I hope they don't. There's really no need to enumerate the things that are FIRST-approved-graciously-professional.

If FIRST wants to bless or condemn a particular strategy, that's fine—there's a rulebook for that. But by conflating strategy with gracious professionalism, they'd just be blurring the line between personal conduct and gameplay.

Quote:
Originally Posted by pfreivald View Post
So I'm going to say something that some people will immediately try to rationalize as not true, too black-and-white, naive, or what-have you:

Every team should try as hard as they can to win every match. To do otherwise is to shortchange your alliance partners, your sponsors, the spectators, and yourselves.
How's this for a simple, concrete counterexample: you're in the first match of a best-of-three elimination, and losing badly to a strong opposing alliance—let's say you're down by 50 with only one fast, reliable minibot: yours. You could compete as hard as possible for the rest of the match, and try to win—in what will almost certainly be a futile effort, and which will expose your robot to the ordinary perils of a match. Or you can bide your time until match two. Let's say you elect to play hard, and try to release your minibot in this nearly-unwinnable match, and accidentally drop it and it breaks. It died for nothing.
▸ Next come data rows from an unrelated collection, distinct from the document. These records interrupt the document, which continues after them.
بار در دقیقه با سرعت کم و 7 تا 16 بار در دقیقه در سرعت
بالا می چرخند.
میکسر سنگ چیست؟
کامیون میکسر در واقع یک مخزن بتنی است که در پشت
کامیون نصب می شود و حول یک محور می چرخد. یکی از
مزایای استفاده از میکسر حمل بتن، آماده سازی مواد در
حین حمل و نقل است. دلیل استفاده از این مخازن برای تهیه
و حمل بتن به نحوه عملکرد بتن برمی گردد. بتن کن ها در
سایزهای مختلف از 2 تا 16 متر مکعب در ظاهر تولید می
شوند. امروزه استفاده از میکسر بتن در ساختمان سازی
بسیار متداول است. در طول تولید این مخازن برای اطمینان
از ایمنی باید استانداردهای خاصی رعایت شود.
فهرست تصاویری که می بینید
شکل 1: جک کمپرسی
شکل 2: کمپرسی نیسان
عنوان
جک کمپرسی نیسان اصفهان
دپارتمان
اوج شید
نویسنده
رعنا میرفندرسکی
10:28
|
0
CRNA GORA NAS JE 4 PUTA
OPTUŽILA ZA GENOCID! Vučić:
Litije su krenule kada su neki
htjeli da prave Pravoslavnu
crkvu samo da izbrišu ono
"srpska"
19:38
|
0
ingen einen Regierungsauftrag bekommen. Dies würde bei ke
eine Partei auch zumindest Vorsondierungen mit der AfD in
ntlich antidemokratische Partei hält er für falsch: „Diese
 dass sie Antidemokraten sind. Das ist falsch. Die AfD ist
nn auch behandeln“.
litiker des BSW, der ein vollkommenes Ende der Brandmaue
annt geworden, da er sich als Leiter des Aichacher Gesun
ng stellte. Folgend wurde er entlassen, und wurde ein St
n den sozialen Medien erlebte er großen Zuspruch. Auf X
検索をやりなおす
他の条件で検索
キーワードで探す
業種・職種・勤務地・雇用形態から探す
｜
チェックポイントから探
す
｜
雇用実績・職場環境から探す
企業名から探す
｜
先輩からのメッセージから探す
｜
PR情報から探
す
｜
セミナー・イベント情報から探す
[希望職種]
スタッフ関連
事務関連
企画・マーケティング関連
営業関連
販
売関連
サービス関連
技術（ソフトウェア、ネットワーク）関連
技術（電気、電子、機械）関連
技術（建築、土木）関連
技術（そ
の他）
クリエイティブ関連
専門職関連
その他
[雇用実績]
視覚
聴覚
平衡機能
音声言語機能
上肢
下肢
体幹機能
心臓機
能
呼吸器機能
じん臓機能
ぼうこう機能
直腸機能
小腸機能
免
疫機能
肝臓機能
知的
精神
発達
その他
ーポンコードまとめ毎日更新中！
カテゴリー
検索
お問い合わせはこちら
Isn't it possible that you've actually done everyone a great disservice by playing hard to the bitter end? Your obstinacy may have swung match 2 in your opponents' favour, and now the spectators are even less likely to have the benefit of a closely-fought second match. Will your partners have a lower opinion of you, because you made a strategic error that substantially increases the likelihood of elimination? Would your sponsors have noticed (or cared about) the fact that you played it safe during one match?

That's not to say there aren't situations finding yourself down on points, you should actually play harder—like switching to interference when down a few tubes, to give your alliance a chance to win the minibot race. But that doesn't make playing hard a universal imperative; only a good idea a lot of the time, and a bad idea some of the time.

It's like running out a ground ball in baseball. Most of the time it's a good idea, because it puts pressure on the defence to make a mistake. But if you're going to pitch the next half-inning, maybe it's not such a good idea, because of the effect it will have on your stamina. Another good example is football: sometimes you'll run down the clock instead of trying for more yards. Why add risk when you're ahead at the end of the half? If we're concerned about sportsmanship, those are examples of acceptable conduct, even when not trying one's hardest.